In the Times, Dr Theodore Dalrymple articulates the profound unease I have felt at the decision by the General Medical Council to strike off the medical register Professor Sir Roy Meadow, the paediatrician whose apparent statistical error which formed part of his expert evidence in court was said to have helped convict a number of women of killing their babies, convictions which were later overturned. Dalrymple writes:

‘Professor Meadow did not wrongly convict anyone — only the courts could have done that. And if his statistical reasoning was so obviously and disgracefully wrong, why was he able for so long, according to the GMC, to persist in his errors, uninterrupted by defence experts and lawyers? (I leave aside the question of what part his statistical evidence actually played in the original convictions.) An error that is obvious once it has been pointed out may not be so very obvious before it is pointed out... Evidential value is not proof, however, and anyone who thought it were would be failing to understand the nature of proof in a criminal trial. The expert does not speak, and the jury convict or acquit accordingly; or if it does, the fault lies not with the expert, but with the court.

‘A society that is intolerant of error will soon become intolerant of truth, for truth rarely emerges except by the testing of error. In this connection, it is probably not irrelevant to note that Professor Meadow was a disseminator of an unwelcome and disturbing truth: that parents may sometimes maltreat their own children in bizarre ways, and those children, therefore, need to be protected from them. Although I am not a paediatrician, I can testify from personal clinical experience that parents are capable of doing things to their own children that, had I not had incontrovertible evidence, I should scarcely have credited as being possible. And all paediatricians in this country are familiar with the kind of cases that Professor Meadow described.’

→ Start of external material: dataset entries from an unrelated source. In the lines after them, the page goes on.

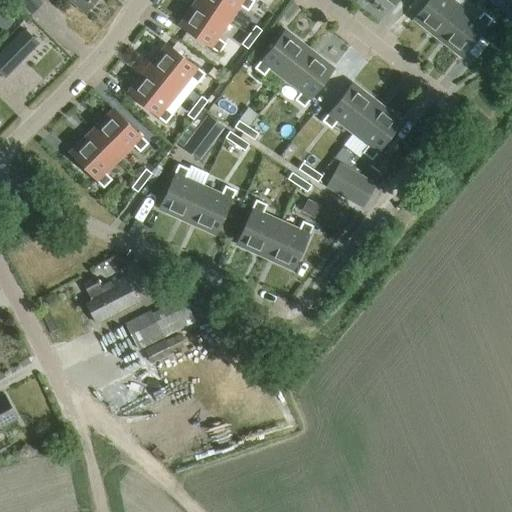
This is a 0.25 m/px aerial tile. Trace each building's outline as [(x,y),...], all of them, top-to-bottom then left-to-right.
[(39,0),(17,0),(31,13),(42,3),(39,0)] [(69,0),(84,13),(95,0),(69,0)] [(201,0),(185,24),(223,50),(228,43),(222,40),(234,22),(201,0)] [(255,2),(252,0),(200,0),(201,0),(234,22),(245,5),(251,9),(255,2)] [(437,38),(461,8),(450,0),(428,0),(413,19),(437,38)] [(511,6),(505,0),(488,0),(488,1),(511,22),(511,6)] [(461,8),(437,38),(462,57),(490,20),(482,14),(477,21),(461,8)] [(248,35),(255,40),(261,31),(255,26),(248,35)] [(23,30),(7,47),(21,61),(38,45),(23,30)] [(247,50),(255,40),(248,35),(243,43),(241,45),(245,48),(247,50)] [(283,85),(308,54),(286,36),(257,72),(263,77),(267,72),(283,85)] [(204,75),(169,45),(150,67),(181,93),(194,77),(199,81),(204,75)] [(302,108),(331,72),(308,54),(283,85),(299,98),(295,103),(302,108)] [(150,67),(132,90),(167,119),(173,113),(168,109),(181,93),(150,67)] [(0,90),(10,81),(0,71),(0,90)] [(350,139),(375,108),(353,90),(324,126),(330,131),(334,126),(350,139)] [(193,106),(200,111),(207,102),(200,97),(193,106)] [(193,121),(200,111),(193,106),(186,116),(193,121)] [(369,162),(398,126),(375,108),(350,139),(367,152),(363,157),(369,162)] [(146,143),(113,111),(93,131),(121,159),(136,144),(140,149),(146,143)] [(216,124),(206,117),(199,126),(192,135),(182,148),(199,162),(223,130),(216,124)] [(244,133),(248,127),(238,121),(234,128),(241,133),(243,134),(244,133)] [(244,133),(243,134),(253,141),(258,134),(248,127),(244,133)] [(93,131),(73,152),(106,184),(111,179),(107,174),(121,159),(93,131)] [(236,142),(239,139),(229,132),(224,139),(234,146),(236,142)] [(236,142),(234,146),(244,152),(249,145),(239,139),(236,142)] [(302,163),(299,168),(297,170),(316,183),(318,183),(319,181),(322,176),(318,174),(302,163)] [(325,188),(362,210),(377,185),(339,163),(337,167),(325,188)] [(189,219),(205,183),(187,174),(189,168),(182,165),(162,207),(189,219)] [(143,183),(144,184),(151,174),(145,169),(139,177),(138,179),(143,183)] [(296,186),(301,180),(293,175),(291,174),(287,180),(296,186)] [(143,185),(144,184),(143,183),(138,179),(137,180),(131,188),(137,193),(143,185)] [(301,180),(296,186),(306,193),(310,187),(301,181),(301,180)] [(215,231),(234,189),(227,186),(224,192),(205,183),(189,219),(215,231)] [(300,212),(313,219),(320,207),(307,199),(300,212)] [(263,254),(280,218),(261,209),(264,203),(257,200),(237,242),(263,254)] [(289,266),(309,224),(302,221),(299,226),(280,218),(263,254),(289,266)] [(97,326),(138,305),(125,278),(111,286),(110,284),(102,288),(96,278),(84,285),(92,301),(85,304),(97,326)] [(139,352),(196,322),(183,298),(152,314),(151,311),(125,324),(139,352)] [(177,334),(143,351),(149,364),(169,354),(167,351),(182,344),(177,334)] [(0,427),(16,418),(3,395),(0,396),(0,427)]
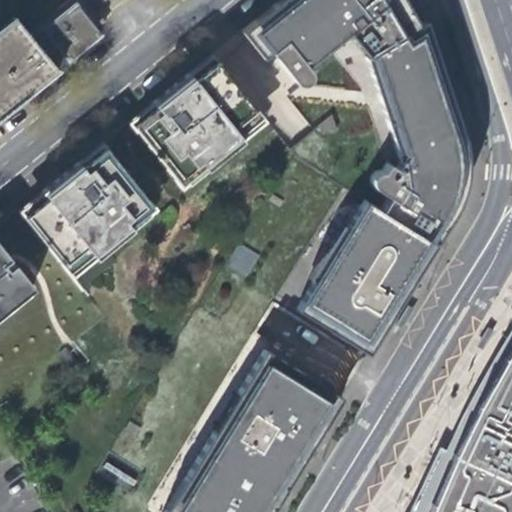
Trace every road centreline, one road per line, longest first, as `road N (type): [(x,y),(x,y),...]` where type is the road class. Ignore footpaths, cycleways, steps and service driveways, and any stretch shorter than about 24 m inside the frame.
road 1 (residential): [(327,511),(485,258),(511,191)]
road 2 (residential): [(0,167),(208,0)]
road 3 (residential): [(511,122),(474,0)]
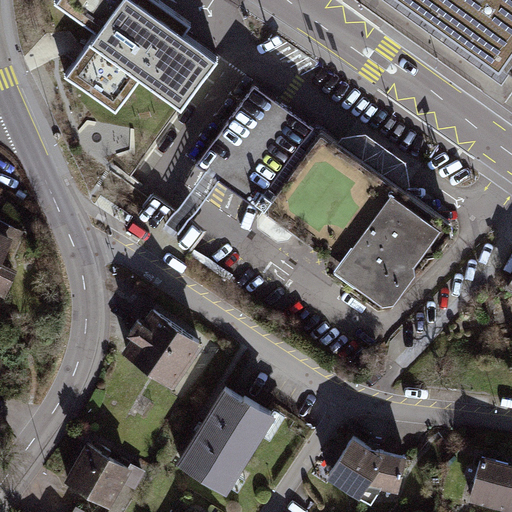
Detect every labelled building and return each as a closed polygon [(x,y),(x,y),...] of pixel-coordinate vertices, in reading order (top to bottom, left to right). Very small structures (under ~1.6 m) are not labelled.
[(220,46),(155,0),(55,0),(78,16),(94,28),(83,44),(63,71),(119,111),(145,76),(180,101),(220,46)] [(511,45),(511,0),(404,0),(499,64),(511,45)] [(437,239),(450,221),(284,103),(255,83),(196,165),(210,175),(224,185),(391,303),(437,239)] [(206,229),(153,194),(124,237),(177,272),(206,229)] [(0,293),(8,296),(20,269),(4,262),(12,243),(18,246),(23,233),(19,231),(13,229),(14,225),(1,219),(0,221),(0,293)] [(210,339),(155,303),(145,318),(140,314),(130,329),(134,335),(123,351),(178,387),(210,339)] [(278,413),(227,382),(178,462),(230,493),(278,413)] [(350,429),(321,467),(354,488),(361,477),(393,485),(401,448),(373,444),(350,429)] [(134,468),(88,442),(67,479),(113,505),(134,468)] [(511,457),(477,447),(464,494),(511,510),(511,457)]
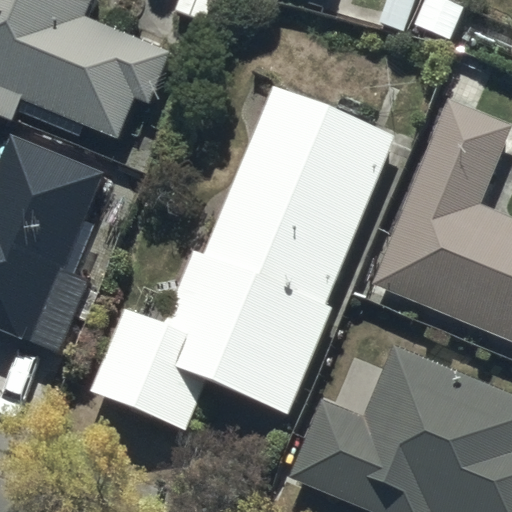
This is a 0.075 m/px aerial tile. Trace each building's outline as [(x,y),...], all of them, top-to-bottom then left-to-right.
[(0,0),(0,107),(13,113),(17,104),(82,132),(86,122),(116,134),(134,91),(149,97),(170,47),(85,11),(89,0),(0,0)] [(393,129),(273,81),(207,247),(197,243),(169,313),(131,298),(95,388),(187,424),(208,372),(290,404),(330,302),(325,300),(393,129)] [(511,119),(449,94),(374,279),(511,335),(511,214),(479,201),(511,120),(511,119)] [(0,321),(60,346),(89,275),(75,270),(95,222),(85,218),(104,171),(12,134),(0,163),(0,321)] [(398,511),(430,511),(433,506),(446,511),(511,511),(511,390),(395,342),(367,410),(327,394),(296,469),(398,511)]
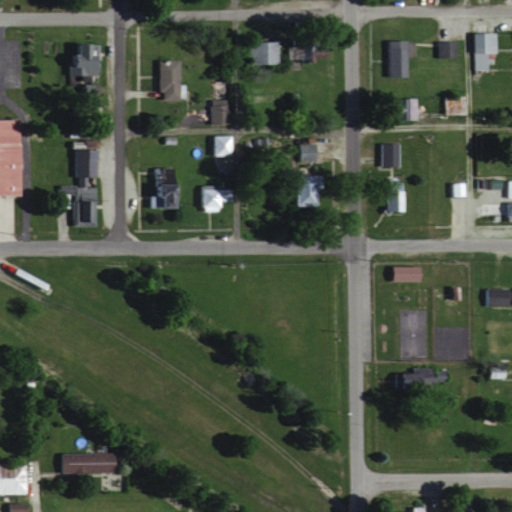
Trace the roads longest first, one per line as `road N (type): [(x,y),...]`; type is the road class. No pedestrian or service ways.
road 1 (residential): [(511,8),(119,6),(0,17)]
road 2 (residential): [(354,511),(348,0)]
road 3 (residential): [(511,245),(0,248)]
road 4 (residential): [(122,131),(511,127)]
road 5 (residential): [(468,247),(465,0)]
road 6 (residential): [(231,0),(233,247)]
road 7 (residential): [(123,245),(118,0)]
road 8 (residential): [(354,482),(511,478)]
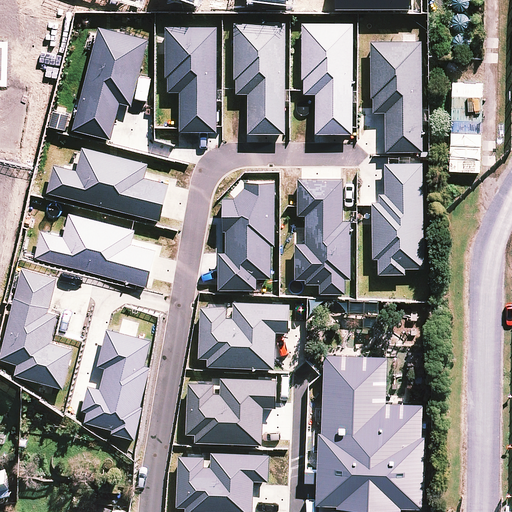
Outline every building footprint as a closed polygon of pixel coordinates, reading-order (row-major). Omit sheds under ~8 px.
[(0,0),(0,45),(12,46),(12,0),(0,0)] [(335,0),(335,11),(410,11),(409,0),(335,0)] [(286,129),(286,19),(235,19),(235,75),(237,75),(237,91),(249,91),(249,129),(286,129)] [(354,130),(354,20),(302,20),(302,76),(305,76),(305,90),(316,90),(316,130),(354,130)] [(150,36),(100,23),(73,126),(112,136),(121,99),(132,102),(150,36)] [(218,128),(218,23),(167,23),(167,73),(170,73),(170,88),(181,88),(181,128),(218,128)] [(424,148),(422,37),(371,38),(372,94),(374,94),(374,108),(386,108),(387,148),(424,148)] [(25,103),(0,98),(0,157),(15,160),(25,103)] [(439,141),(463,141),(462,109),(438,109),(439,141)] [(48,189),(161,217),(170,180),(145,173),(149,159),(83,143),(78,167),(55,161),(48,189)] [(425,264),(423,159),(386,159),(386,190),(380,190),(380,198),(373,198),(374,255),(378,255),(378,270),(407,270),(407,264),(425,264)] [(343,216),(344,174),(299,174),(298,211),(307,211),(307,239),(296,239),(296,276),(306,276),(306,280),(321,280),(321,289),(346,289),(346,275),(352,275),(352,216),(343,216)] [(276,242),(276,178),(245,178),(245,184),(234,194),(224,194),(224,227),(227,227),(227,248),(219,248),(220,286),(258,286),(258,274),(272,274),(272,242),(276,242)] [(42,228),(35,257),(148,284),(157,247),(133,241),(136,226),(70,210),(65,233),(42,228)] [(59,273),(23,264),(0,357),(0,358),(17,362),(15,373),(65,385),(75,344),(52,338),(58,310),(50,308),(59,273)] [(209,362),(276,364),(277,328),(289,328),(290,300),(234,298),(234,314),(227,314),(227,303),(201,302),(200,354),(209,354),(209,362)] [(147,359),(153,335),(108,324),(98,361),(106,363),(101,385),(89,382),(83,407),(87,408),(85,418),(114,425),(113,428),(137,434),(145,399),(143,399),(152,360),(147,359)] [(318,468),(317,500),(337,500),(337,503),(341,503),(341,511),(370,511),(398,511),(398,505),(402,505),(402,502),(423,503),(425,432),(422,432),(423,400),(387,399),(388,352),(325,350),(323,427),(320,427),(318,468)] [(196,437),(263,440),(265,403),(277,404),(278,376),(221,374),(221,389),(214,389),(214,379),(189,378),(187,429),(196,429),(196,437)] [(186,511),(222,511),(253,511),(255,476),(269,477),(270,450),(212,448),(211,463),(204,462),(205,452),(180,451),(178,502),(187,503),(186,511)]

Meadow has been made a scapegoat for a system which was at fault but which has got off scot-free. It was up to the defence to cross-examine Meadow and expose any flaws in his evidence. It failed to do so – and yet Meadow has now been struck off the medical register. Why? He committed no medical error or misconduct against his patients. At worst, he stumbled into an arena - statistics – on which he was not a specialist, and as a result made an error. The whole point of a trial, however, is that evidence should be tested to destruction. It wasn’t. So why has the medical profession treated this as a hanging offence for one of its own?

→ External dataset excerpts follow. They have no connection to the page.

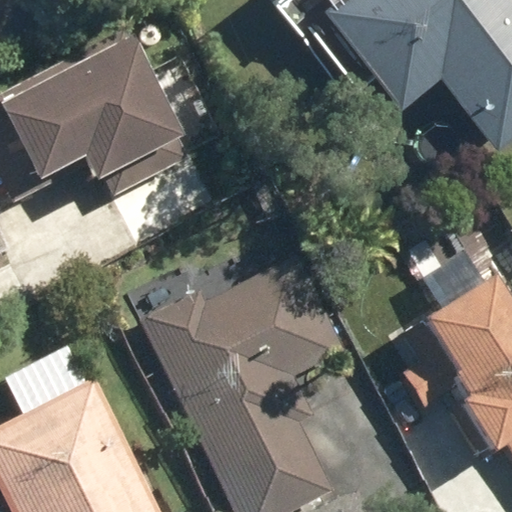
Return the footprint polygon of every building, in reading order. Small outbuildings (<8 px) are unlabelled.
[(511,0),(331,0),(406,95),(444,65),(502,140),(511,132),(511,0)] [(140,35),(6,103),(45,179),(89,157),(101,180),(106,178),(116,198),(191,159),(181,139),(191,134),(140,35)] [(173,353),(215,357),(241,369),(236,382),(312,415),(339,351),(247,312),(252,255),(183,248),(173,353)] [(511,281),(507,274),(489,284),(470,251),(426,277),(446,311),(419,327),(500,462),(511,455),(511,281)] [(0,426),(0,485),(13,511),(164,511),(99,378),(0,426)]
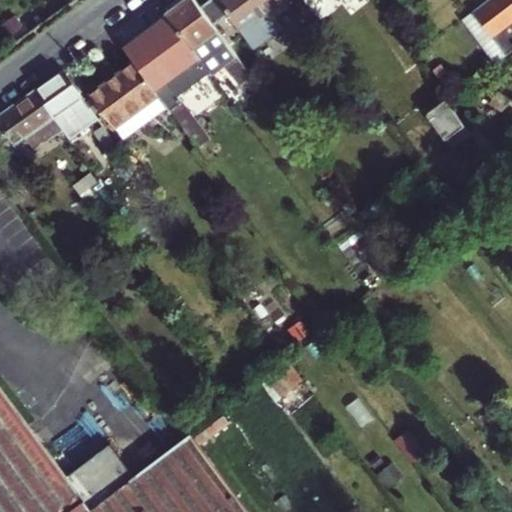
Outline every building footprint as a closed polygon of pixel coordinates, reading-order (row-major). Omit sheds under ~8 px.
[(182,0),(166,12),(167,13),(192,48),(205,38),(225,63),(240,83),(251,75),(236,55),(213,24),(200,6),(195,0),(182,0)] [(229,12),(220,0),(207,0),(200,6),(213,24),(229,12)] [(220,0),(229,12),(246,34),(286,4),(283,0),(220,0)] [(511,0),(483,0),(473,8),(507,53),(511,48),(511,0)] [(165,77),(152,87),(165,105),(169,109),(182,99),(169,82),(200,58),(192,48),(167,13),(136,37),(165,77)] [(205,38),(192,48),(200,58),(211,73),(225,63),(205,38)] [(132,60),(88,93),(121,138),(165,105),(152,87),(132,60)] [(35,89),(63,128),(69,136),(87,123),(107,150),(115,144),(63,69),(35,89)] [(63,128),(35,89),(0,113),(0,123),(15,143),(25,135),(35,148),(41,144),(46,150),(51,147),(47,140),(63,128)] [(449,92),(425,111),(445,137),(469,118),(449,92)] [(54,196),(65,188),(36,150),(25,158),(54,196)] [(96,180),(90,172),(73,184),(79,193),(96,180)] [(275,394),(305,379),(294,357),(264,372),(275,394)] [(0,414),(15,403),(0,383),(0,414)] [(0,511),(86,511),(100,502),(127,482),(102,449),(67,474),(15,403),(0,414),(0,511)] [(249,511),(232,488),(191,434),(134,476),(127,482),(100,502),(86,511),(249,511)]
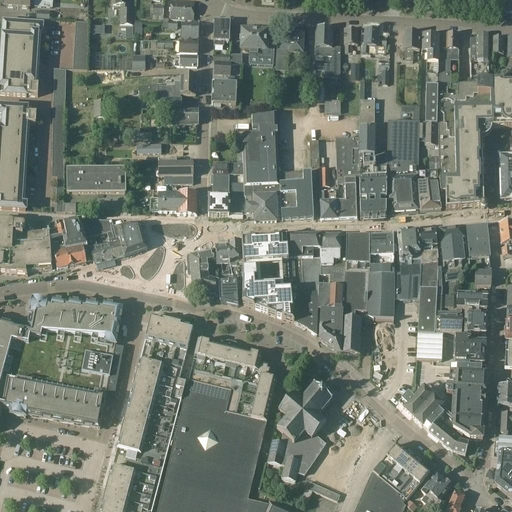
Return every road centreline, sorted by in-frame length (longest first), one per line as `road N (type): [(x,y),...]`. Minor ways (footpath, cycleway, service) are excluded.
road 1 (residential): [(511,146),(490,161),(497,322),(478,494)]
road 2 (residential): [(494,28),(253,16),(206,0)]
road 3 (residential): [(138,297),(290,335),(389,419)]
road 4 (residential): [(206,0),(202,194)]
road 5 (residential): [(202,223),(203,240),(72,283)]
road 6 (residential): [(138,297),(108,429)]
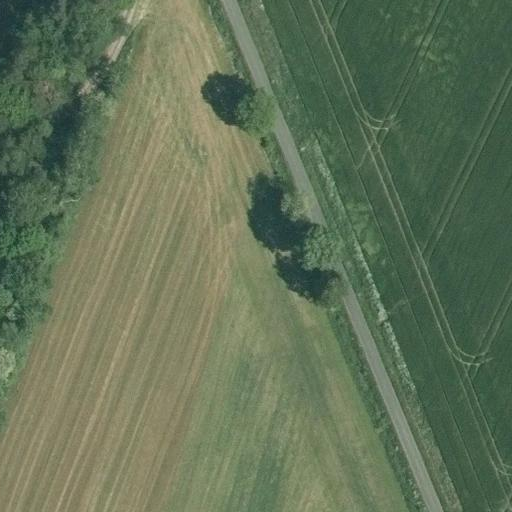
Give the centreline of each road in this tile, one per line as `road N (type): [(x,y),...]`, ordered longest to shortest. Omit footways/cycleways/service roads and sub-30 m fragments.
road 1 (unclassified): [(438,511),(231,0)]
road 2 (track): [(134,0),(121,41),(92,87),(0,166)]
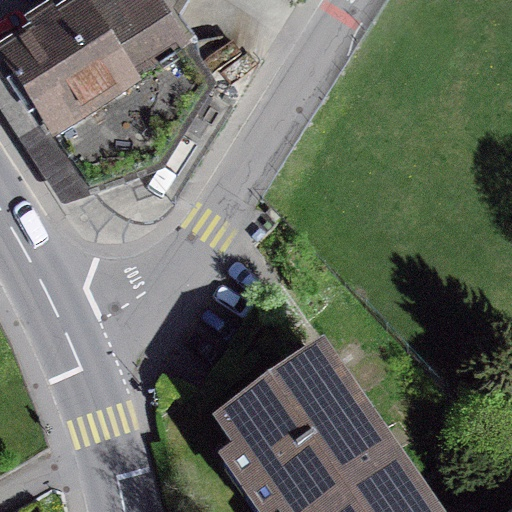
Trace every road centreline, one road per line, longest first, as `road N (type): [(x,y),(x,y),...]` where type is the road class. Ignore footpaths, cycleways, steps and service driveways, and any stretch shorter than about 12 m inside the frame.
road 1 (residential): [(69,338),(139,308),(214,227),(357,0)]
road 2 (tertiary): [(125,511),(69,338)]
road 3 (tertiary): [(69,338),(0,209)]
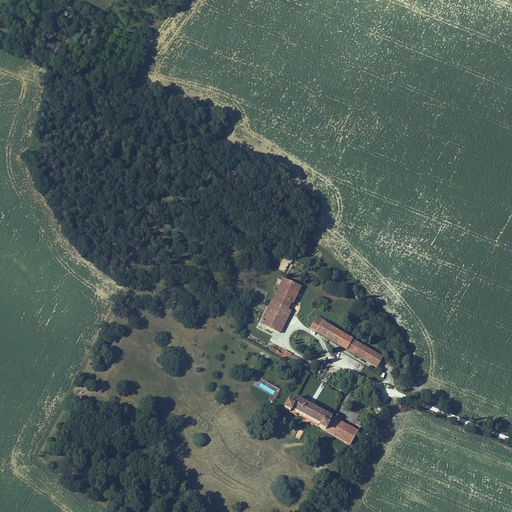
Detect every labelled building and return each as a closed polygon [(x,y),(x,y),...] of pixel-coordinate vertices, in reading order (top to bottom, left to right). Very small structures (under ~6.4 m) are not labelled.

The most likely answer, as Dalrymple also suggests, is that the GMC was anxious to fall into line with the witch-hunt which developed after the convictions of these mothers were overturned. A sacrifice was demanded, and the GMC duly obliged. As a result, doctors will be far less willing to give evidence as expert witnesses, and in general there will be less chance that in cases of suspected child maltreatment, justice will be done.